◆ Trecho selecionado
* * * * * * *
A Bolívia rejeita qualquer ameaça de intervenção militar, sustentando que a América Latina é um continente de paz. “Jamais vamos permitir uma intervenção militar num povo irmão", acrescenta Parcy.

São oito os integrantes europeus do grupo: Portugal, França, Reino Unido, Alemanha, Espanha, Holanda, Suécia e Itália. Pelo lado dos latino-americanos, está o anfitrião Uruguai, além de Equador, Costa Rica e Bolívia.

O México seria o quinto país da região. Convocou a reunião, participa do encontro, mas decidiu não integrar o grupo. A Itália participa, mas é o único país europeu no grupo de participantes que não reconheceu o opositor Juan Guaidó como presidente interino da Venezuela.

Portugal lamenta postura de Maduro

O ministro dos Negócios Estrangeiros, Augusto Santos Silva, lamentou ainda a decisão de militares venezuelanos de bloquear a eventual ajuda humanitária através da fronteira com a Colômbia, e classificou a posição de Nicolás Maduro como "estado de negação".

Eu lamento profundamente. Há um estado de negação do regime de Maduro que em nada auxilia o povo venezuelano. Pelo contrário, prejudica-o", disse Santos Silva em declarações à agência Lusa em Montevideu, onde participa na primeira reunião entre países da União Europeia, incluindo Portugal, e latino-americanos sobre a crise na Venezuela.

O Presidente da Venezuela, Nicolás Maduro, nega, há anos, a entrada de assistência humanitária na Venezuela sob o pretexto de tratar-se de "uma intervenção encoberta do Império", em referência aos Estados Unidos.

Devia ser claro para o regime de Maduro que a União Europeia não é parte no processo político interno da Venezuela, embora haja mais de um milhão de cidadãos europeus na Venezuela", disse o ministro Santos Silva.

Somos muito claros em dizer que, do nosso ponto de vista, nem uma confrontação interna nem intervenção externa constituiriam qualquer solução. Pelo contrário, agravariam o sofrimento das pessoas", argumentou o ministro.

Nós dizemos que, quando há um impasse político desta natureza, a solução razoável é devolver a palavra às pessoas através do voto. É nisso que estamos empenhados", concluiu.
* * * * * * *
◆ Dados fornecidos
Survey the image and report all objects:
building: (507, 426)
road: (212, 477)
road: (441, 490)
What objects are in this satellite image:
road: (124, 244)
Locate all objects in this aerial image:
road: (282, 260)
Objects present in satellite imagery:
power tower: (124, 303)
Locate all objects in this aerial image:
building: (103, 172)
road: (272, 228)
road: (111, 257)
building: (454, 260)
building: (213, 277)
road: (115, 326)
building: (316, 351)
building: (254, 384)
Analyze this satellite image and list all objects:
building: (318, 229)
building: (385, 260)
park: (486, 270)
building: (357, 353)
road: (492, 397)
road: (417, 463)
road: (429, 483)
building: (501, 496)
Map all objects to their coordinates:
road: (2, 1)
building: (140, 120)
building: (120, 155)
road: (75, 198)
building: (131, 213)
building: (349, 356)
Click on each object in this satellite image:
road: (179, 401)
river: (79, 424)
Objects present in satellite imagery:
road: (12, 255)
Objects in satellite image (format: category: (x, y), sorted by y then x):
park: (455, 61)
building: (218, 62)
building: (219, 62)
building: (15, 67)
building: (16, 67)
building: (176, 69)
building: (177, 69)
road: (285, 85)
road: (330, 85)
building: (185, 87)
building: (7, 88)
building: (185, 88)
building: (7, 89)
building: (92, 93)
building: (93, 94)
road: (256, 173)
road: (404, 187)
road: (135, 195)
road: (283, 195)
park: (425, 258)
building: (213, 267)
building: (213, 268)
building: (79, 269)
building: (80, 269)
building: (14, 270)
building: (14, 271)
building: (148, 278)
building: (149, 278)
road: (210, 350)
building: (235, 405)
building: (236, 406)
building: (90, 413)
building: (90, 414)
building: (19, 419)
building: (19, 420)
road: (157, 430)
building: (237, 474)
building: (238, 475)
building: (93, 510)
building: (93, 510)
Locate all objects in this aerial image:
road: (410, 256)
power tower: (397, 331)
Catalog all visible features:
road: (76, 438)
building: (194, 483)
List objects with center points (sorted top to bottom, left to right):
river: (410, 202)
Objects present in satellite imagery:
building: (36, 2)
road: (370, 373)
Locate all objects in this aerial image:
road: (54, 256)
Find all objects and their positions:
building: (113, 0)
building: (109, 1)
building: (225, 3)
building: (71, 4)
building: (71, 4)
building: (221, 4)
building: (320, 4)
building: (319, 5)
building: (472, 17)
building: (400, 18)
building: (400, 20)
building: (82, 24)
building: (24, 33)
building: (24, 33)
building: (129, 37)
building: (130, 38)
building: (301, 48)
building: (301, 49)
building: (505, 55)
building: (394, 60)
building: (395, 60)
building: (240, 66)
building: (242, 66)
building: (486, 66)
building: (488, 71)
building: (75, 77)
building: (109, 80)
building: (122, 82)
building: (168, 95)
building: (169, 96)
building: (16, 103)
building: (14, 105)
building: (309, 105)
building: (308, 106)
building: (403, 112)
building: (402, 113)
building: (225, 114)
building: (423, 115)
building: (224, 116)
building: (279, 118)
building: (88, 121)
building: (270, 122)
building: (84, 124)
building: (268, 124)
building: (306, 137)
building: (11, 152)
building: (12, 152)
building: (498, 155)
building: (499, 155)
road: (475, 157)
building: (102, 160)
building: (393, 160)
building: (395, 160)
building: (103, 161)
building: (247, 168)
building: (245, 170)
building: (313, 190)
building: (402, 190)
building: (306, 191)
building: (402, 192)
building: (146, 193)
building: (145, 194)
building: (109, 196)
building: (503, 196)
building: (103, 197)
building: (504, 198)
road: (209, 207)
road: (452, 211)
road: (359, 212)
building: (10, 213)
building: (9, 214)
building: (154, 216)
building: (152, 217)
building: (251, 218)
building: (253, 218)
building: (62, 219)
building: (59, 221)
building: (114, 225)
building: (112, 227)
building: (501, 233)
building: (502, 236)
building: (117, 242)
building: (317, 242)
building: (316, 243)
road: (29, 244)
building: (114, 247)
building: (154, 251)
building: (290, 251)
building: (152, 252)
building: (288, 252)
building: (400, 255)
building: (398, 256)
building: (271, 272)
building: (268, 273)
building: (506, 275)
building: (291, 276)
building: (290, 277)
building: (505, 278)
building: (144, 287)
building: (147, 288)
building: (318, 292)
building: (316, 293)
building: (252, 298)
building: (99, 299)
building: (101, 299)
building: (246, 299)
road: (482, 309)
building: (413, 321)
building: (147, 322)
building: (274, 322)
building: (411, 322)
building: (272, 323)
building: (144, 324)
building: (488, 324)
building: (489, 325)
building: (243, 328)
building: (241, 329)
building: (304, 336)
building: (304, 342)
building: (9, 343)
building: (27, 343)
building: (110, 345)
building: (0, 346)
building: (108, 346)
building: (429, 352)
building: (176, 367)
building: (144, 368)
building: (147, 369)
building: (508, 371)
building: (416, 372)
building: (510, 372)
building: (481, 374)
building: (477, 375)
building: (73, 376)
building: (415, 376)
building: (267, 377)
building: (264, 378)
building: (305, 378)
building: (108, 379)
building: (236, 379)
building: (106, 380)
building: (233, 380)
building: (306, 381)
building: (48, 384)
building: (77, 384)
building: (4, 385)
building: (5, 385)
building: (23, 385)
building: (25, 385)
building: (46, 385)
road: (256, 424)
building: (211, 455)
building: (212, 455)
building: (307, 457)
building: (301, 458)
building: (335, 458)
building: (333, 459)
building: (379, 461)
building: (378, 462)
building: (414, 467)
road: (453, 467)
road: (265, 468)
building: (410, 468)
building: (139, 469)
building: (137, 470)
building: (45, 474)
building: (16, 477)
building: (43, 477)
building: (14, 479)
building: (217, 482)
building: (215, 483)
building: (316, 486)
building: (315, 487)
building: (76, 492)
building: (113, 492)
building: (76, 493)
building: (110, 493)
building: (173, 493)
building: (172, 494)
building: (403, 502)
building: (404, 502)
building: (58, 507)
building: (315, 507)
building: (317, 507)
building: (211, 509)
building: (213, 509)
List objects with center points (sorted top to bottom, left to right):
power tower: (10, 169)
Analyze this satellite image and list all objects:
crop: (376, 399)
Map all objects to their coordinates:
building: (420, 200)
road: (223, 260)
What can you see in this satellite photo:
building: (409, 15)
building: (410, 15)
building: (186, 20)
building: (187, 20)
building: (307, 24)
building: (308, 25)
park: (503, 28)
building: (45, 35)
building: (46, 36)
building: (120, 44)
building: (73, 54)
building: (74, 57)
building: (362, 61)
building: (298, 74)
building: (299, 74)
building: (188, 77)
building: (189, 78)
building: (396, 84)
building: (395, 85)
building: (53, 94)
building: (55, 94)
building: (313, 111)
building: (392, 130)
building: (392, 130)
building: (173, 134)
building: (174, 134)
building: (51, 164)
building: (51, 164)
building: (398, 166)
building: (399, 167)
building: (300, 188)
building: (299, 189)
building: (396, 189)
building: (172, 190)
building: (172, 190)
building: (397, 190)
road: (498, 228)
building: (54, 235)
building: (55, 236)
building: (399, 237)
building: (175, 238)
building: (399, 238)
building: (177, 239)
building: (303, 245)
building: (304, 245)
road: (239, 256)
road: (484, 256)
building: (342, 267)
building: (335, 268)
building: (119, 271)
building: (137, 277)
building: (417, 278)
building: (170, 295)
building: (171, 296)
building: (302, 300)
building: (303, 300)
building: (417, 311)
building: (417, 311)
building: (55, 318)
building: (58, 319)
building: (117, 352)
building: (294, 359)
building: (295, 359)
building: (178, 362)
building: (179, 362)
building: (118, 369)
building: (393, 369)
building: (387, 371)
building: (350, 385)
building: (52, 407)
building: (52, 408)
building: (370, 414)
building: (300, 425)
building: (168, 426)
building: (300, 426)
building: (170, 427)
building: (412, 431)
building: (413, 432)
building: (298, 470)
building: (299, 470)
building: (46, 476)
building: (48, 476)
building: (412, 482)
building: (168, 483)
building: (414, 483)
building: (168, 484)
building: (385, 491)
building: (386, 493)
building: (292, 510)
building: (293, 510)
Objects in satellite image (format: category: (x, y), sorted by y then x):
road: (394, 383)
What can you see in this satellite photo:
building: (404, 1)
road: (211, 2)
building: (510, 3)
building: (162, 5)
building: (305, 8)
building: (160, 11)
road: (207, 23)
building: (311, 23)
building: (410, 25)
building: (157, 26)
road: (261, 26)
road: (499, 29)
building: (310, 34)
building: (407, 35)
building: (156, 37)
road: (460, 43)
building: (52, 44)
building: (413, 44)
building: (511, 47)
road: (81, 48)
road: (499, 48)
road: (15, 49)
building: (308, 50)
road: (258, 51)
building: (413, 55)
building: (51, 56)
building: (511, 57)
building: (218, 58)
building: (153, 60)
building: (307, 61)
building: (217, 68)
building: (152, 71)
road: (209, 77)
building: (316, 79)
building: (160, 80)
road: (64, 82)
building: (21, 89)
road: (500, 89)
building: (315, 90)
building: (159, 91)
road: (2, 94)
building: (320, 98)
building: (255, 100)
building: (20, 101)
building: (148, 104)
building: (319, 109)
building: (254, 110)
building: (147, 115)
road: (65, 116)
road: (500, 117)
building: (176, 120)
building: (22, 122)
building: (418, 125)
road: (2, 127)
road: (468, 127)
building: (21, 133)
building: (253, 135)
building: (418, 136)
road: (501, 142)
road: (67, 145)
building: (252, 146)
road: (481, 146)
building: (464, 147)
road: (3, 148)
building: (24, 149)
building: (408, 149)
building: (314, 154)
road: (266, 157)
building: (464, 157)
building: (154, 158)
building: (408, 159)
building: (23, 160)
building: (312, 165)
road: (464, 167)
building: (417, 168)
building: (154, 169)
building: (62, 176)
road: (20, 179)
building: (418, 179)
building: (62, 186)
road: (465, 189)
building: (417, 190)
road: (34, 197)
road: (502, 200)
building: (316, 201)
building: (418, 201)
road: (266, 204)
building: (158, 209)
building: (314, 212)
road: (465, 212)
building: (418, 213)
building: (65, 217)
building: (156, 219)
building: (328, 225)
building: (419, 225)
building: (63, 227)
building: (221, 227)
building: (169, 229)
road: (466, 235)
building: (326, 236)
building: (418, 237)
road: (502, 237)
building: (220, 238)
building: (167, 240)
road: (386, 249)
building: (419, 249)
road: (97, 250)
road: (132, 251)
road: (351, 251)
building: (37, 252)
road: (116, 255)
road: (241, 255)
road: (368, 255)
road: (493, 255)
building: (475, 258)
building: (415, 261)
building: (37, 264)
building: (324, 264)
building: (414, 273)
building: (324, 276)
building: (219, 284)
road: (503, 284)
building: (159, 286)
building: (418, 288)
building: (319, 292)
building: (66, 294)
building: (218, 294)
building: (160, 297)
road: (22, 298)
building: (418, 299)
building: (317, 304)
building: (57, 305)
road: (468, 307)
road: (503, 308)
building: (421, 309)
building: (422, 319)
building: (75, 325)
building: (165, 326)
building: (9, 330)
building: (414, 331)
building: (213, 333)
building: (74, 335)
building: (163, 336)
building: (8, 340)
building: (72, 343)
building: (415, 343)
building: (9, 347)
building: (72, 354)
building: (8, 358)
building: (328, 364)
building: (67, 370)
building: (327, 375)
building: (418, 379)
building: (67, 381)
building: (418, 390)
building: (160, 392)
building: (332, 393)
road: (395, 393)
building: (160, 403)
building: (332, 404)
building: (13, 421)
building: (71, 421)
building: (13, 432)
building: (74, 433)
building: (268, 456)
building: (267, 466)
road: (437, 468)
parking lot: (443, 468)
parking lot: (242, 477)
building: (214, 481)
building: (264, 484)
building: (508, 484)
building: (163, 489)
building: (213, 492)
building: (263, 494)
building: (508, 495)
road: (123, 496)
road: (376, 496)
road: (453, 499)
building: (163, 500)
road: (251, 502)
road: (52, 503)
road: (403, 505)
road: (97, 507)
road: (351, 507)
* * * * * * *
◆ Tarefa proposta
Transcreva, sem alterações, a parte do texto sobre a crise na Venezuela que começa com as palavras "Devia ser claro" e termina com "ministro Santos Silva.".

◆ Resposta da tarefa
Devia ser claro para o regime de Maduro que a União Europeia não é parte no processo político interno da Venezuela, embora haja mais de um milhão de cidadãos europeus na Venezuela", disse o ministro Santos Silva.